Крутой разрыв со стариной оскорблял, но нравился; народ любил Петра I, он его перенес в легенды и сказки, будто русский человек догадался, что, чего бы ни стоило, надо переломить лень и крепким государственным строем стянуть нашу распущенность. Бесчеловечная дрессировка Петра I и таких преемников его, как Бирон, разумеется, поселяла ужас и отвращение, но всё это переносили за открывавшуюся ширь новой жизни – так, как во Франции переносили террор.
Петровский период сразу стал народнее периода царей московских. Он глубоко вошел в нашу историю, в наши нравы, в нашу плоть и кровь; в нем есть что-то необычайно родное нам, юное; отвратительная примесь казарменной дерзости и австрийского канцелярства не составляют его главной характеристики.
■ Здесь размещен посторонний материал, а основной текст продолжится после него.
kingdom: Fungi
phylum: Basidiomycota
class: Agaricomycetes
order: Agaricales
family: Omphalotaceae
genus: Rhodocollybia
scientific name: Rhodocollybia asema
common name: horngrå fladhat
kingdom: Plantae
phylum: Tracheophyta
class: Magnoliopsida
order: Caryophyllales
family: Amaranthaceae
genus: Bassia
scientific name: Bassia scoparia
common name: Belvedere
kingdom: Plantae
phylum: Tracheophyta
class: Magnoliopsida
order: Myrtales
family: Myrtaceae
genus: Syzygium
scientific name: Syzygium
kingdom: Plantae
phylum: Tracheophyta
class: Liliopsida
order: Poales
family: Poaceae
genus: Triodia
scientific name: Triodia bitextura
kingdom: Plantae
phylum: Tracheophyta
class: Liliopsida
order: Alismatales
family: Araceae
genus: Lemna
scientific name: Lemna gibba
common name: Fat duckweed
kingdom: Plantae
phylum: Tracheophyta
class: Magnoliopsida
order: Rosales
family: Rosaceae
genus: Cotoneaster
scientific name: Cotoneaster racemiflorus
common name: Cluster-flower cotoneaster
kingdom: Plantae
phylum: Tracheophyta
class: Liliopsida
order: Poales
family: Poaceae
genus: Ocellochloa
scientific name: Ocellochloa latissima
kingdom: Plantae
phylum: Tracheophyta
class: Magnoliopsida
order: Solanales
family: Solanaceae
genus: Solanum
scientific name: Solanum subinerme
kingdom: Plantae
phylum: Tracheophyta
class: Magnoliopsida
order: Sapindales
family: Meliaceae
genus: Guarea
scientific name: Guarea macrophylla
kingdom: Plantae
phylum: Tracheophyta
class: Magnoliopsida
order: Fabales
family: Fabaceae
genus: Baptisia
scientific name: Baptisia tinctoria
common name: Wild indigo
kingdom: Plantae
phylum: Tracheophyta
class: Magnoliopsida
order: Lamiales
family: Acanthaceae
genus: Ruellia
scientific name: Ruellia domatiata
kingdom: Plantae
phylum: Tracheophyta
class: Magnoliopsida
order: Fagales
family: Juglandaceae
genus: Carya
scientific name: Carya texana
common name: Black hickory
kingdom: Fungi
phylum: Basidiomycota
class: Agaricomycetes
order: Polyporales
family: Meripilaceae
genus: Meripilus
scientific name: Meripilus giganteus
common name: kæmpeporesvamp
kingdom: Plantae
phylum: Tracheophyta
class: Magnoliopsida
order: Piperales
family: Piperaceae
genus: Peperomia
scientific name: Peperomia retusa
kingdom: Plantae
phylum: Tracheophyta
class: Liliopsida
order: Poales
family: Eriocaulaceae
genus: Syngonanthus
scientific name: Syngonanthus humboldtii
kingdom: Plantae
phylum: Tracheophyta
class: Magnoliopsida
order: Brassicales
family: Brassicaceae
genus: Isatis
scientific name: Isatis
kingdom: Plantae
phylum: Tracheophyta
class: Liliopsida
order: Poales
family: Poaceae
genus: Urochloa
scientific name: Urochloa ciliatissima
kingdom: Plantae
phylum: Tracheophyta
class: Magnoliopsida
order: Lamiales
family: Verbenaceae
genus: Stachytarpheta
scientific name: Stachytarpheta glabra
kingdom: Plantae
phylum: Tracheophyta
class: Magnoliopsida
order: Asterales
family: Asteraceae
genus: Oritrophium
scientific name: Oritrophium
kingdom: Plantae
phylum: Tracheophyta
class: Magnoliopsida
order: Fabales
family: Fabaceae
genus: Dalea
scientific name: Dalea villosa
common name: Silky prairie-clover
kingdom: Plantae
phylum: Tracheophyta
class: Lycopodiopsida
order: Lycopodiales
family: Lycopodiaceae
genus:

С этим периодом связаны дорогие нам воспоминания нашего могучего роста, нашей славы и наших бедствий; он сдержал свое слово и создал сильное государство. Народ любит успех и силу.
Когда Александр диктовал в Париже законы всей Европе, одна сторона петровской идеи восторжествовала. Что же потом? Воротиться опять за 1700 год и сочетать военный деспотизм с отчуждающейся от всего человеческого царской властью. Этого хотел Николай, десяток поврежденных славянофилов – и больше никто. Если народ и ненавидит чуждое ему немецкое правительство, вполне заслужившее это, то из этого не следует, чтоб он любил Московское царство, он его забыл через одно поколение и совершенно не знает.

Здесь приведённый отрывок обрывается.